Taxman conquered

Presentation of results of Franklín & Moniot (2023), proving

likelihood that optimal Taxman play is NP-hard;
existence of a winning strategy that is efficient to compute;
relatively tight upper and lower bounds on the optimal score that are efficient to compute.

Proofs of results are omitted here. See the publication: Franklín, A. F. and Moniot R. K. The difficulty of beating the Taxman. Discrete Applied Mathematics, 339, 166-171 (2023).

The reason for the somewhat hubristic title of this page is that these outstanding questions about the taxman game have now been satisfactorily answered.

Taxman as a graph matching problem

The Taxman graph

Given a pot of numbers from 1 to N, create a graph in which the vertices are the numbers, and each number is connected by an edge to each of the numbers that divide it with a single prime factor divisor. Thus, for instance, 20 is connected by an edge to 4 (which divides it with a divisor 5) and 10 (which divides it with a factor 2), but not to 5 (whose divisor is 4, not a prime).

Define the rank of a number as the number of prime factors it has, counted with multiplicity. Thus 1 has rank 0 and all primes have rank 1. The number 20 = 2 × 2 × 5 has rank 3. In the Taxman graph, each edge connects vertices whose ranks differ by 1. For a pot of size N, the number of largest rank is of the form 2^k for the largest k such that 2^k ≤ N. The graph can be partitioned into sets of vertices having the same rank, with edges connecting only vertices in adjacent partitions having rank that differs by 1. We define a subgraph of rank r as a subset of the Taxman graph for which the vertices have rank r - 1 and r, for 1 ≤ r ≤ k, together with the edges connecting them.

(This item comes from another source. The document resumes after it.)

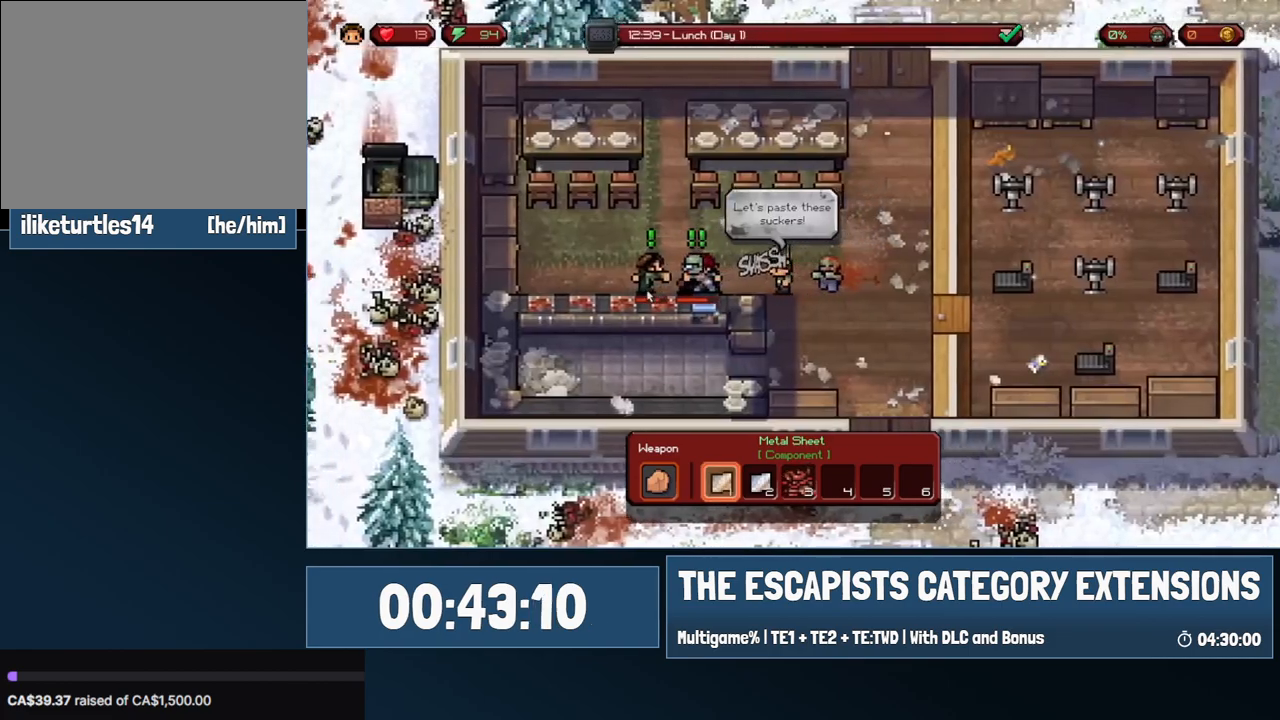
{"keys": ["a"], "mouse": [], "events": []}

A matching on any graph is a collection of edges such that no two edges in the matching have a vertex in common. This is also called an independent edge set. If the edges are assigned weights, the weight of the matching is the sum of the weights of the matched edges. For the Taxman graph, we define the weight of an edge as the value of its larger vertex.

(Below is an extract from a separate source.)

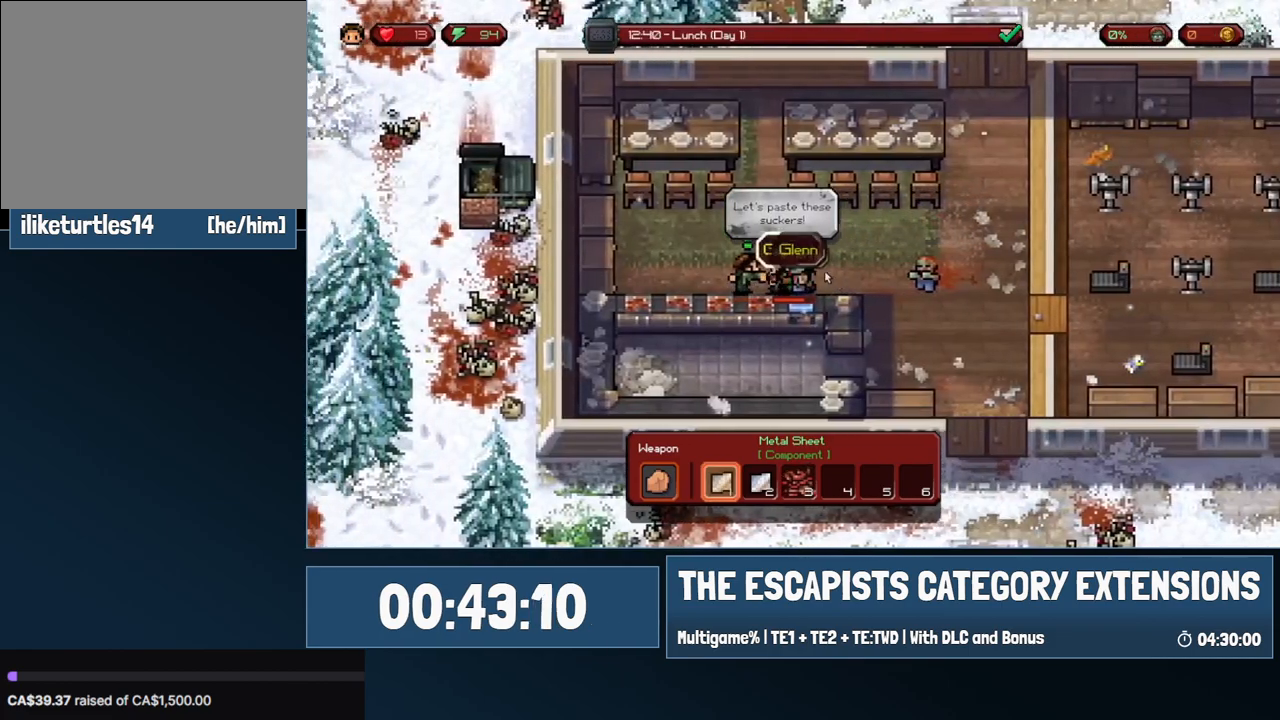
{"keys": [], "mouse": [], "events": [[283, "a", "up"]]}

Given a matching on a graph, an alternating path is a sequence of connected edges such that the path alternates between matched and unmatched edges. A cycle is a path that ends on the same vertex where it began.

Playing Taxman as a graph matching problem

Given a matching on a Taxman graph, we can construct a series of moves by the player, in which the player takes the larger (rank r) vertex of a matched edge, and the taxman takes the smaller (rank r - 1) vertex to which the vertex is matched, as well as any other divisors of that vertex. This method may not give a sequence of moves that allows all the matched edges to be used by the player. The condition for it to do so is given by the following theorem:

Theorem 1. A matching on a Taxman graph corresponds to a valid sequence of moves for a game if and only if there is no alternating cycle within any subgraph of a given rank. The player's score is the weight of the matching.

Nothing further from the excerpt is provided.